Day 13: Planning and Labor Division

The thirteenth day of our program was a very productive one.  We started the day by deciding who would play which role in the creation of our final document.  After some deliberation, we reached a consensus on the labor division and we then talked in our groups to decide how we would complete our assigned tasks.  I was an editor, a job which I chose because I enjoy correcting mistakes in writing and because I believed it would allow me to best assist the group in our goal of creating a professional-looking document to go along with our plan.

After meeting with our groups, we joined back together as one large group and began the long, arduous process of analyzing which features we wanted in our final plan and which ones we didn’t.  This took a great deal of deliberation, but we eventually decided that for our three most contentious issues–one-way versus two-way traffic, parking versus no parking, and bike lanes versus bikes in the street–we could avoid the messy process of deciding on which one to use in our final design by having two final designs.  One of these designs would be the “radical” design, featuring the less conventional options provided by all of the design choices we could make.  The other design was a more conventional one, which would sacrifice some creativity at the altar of simplicity and could be considered less difficult to implement by the city.

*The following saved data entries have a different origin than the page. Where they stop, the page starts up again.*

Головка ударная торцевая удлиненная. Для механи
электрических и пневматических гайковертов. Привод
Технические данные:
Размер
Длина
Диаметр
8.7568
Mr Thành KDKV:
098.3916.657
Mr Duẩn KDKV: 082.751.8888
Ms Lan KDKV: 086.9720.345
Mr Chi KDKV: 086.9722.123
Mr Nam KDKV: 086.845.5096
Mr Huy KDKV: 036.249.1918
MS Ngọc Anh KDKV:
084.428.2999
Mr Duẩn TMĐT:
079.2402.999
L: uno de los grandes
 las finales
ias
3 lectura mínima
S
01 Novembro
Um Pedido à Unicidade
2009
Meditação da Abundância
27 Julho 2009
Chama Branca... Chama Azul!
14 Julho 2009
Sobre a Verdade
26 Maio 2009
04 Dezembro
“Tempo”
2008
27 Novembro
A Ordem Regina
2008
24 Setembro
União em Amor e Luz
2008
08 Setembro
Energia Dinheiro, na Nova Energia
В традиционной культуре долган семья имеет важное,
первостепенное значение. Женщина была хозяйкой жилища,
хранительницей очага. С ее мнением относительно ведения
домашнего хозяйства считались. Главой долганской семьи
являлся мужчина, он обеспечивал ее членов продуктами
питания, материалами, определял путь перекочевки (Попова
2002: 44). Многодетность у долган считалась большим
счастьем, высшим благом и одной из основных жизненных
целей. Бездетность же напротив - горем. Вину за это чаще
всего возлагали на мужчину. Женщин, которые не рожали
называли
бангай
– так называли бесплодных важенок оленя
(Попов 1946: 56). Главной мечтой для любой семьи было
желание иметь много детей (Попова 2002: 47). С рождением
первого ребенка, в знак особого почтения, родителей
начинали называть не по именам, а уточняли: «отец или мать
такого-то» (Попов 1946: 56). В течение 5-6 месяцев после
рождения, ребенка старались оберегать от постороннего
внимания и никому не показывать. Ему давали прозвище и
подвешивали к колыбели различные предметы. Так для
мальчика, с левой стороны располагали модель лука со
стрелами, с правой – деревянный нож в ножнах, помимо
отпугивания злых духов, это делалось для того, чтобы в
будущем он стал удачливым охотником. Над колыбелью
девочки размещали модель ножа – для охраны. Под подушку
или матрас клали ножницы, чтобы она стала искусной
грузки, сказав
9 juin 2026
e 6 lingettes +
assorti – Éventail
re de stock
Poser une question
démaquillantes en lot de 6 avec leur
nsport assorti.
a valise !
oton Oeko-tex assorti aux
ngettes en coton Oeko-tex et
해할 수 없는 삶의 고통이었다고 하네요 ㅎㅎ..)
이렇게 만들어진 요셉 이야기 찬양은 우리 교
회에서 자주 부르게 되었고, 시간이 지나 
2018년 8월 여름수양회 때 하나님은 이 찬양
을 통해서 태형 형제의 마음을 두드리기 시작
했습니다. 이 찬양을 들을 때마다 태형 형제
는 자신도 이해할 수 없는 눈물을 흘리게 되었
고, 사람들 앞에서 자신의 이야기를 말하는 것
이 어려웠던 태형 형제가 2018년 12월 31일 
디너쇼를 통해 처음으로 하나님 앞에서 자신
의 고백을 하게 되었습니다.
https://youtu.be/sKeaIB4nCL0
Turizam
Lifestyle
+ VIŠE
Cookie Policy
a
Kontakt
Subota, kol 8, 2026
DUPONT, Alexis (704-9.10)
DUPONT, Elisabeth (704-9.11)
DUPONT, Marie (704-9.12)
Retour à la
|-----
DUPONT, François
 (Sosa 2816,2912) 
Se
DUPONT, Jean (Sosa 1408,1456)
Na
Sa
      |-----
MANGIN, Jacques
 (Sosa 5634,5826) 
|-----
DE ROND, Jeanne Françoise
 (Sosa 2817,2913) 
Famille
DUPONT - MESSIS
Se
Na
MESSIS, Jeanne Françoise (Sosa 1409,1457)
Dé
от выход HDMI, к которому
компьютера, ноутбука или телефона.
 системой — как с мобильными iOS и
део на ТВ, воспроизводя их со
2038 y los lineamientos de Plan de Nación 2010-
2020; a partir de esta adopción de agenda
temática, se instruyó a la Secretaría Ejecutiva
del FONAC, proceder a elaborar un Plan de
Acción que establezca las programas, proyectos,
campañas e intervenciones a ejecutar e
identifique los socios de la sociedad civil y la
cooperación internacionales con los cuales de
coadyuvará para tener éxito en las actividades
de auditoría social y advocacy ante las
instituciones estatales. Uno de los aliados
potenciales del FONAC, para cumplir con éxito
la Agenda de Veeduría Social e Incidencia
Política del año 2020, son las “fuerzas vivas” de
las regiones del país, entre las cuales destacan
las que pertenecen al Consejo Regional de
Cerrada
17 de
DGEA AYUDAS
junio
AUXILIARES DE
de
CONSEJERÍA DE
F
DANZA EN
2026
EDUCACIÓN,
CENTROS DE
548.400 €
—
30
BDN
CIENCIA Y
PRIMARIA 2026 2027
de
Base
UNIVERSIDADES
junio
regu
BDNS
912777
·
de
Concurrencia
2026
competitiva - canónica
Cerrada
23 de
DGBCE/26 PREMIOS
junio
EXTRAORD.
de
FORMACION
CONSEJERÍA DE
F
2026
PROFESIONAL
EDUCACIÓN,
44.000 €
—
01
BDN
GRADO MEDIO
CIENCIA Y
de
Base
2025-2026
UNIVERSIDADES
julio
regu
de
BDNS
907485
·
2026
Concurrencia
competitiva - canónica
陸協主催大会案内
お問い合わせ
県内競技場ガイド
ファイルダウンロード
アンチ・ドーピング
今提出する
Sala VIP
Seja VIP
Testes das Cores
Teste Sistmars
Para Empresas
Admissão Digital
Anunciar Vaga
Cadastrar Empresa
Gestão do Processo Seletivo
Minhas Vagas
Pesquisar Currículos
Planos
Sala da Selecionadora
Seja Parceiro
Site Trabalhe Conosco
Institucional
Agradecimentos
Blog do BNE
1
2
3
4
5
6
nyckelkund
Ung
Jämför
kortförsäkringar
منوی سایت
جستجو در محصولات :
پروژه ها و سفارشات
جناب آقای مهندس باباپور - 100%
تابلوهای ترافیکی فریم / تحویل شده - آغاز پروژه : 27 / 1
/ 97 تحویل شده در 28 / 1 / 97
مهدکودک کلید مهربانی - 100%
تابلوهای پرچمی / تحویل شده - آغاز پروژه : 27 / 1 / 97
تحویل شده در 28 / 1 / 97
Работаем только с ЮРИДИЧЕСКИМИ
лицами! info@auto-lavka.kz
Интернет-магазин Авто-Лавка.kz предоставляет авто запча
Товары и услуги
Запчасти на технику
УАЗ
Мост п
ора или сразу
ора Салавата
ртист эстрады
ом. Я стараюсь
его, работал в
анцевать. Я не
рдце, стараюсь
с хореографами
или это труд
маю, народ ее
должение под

After breaking for lunch, we were split into two groups.  Both groups were given the task of creating a “radical” and a “conventional” plan.  Each group then split into two groups in order to accomplish this task quickly.  I was in a “conventional” group, and we quickly drew up a plan that respected all of the constraints and requests provided.  We then came back into one group and analyzed our plans that we had created for a second time in order to give the design group the feedback they would need to create the best plan possible.  After doing that, we broke for the weekend.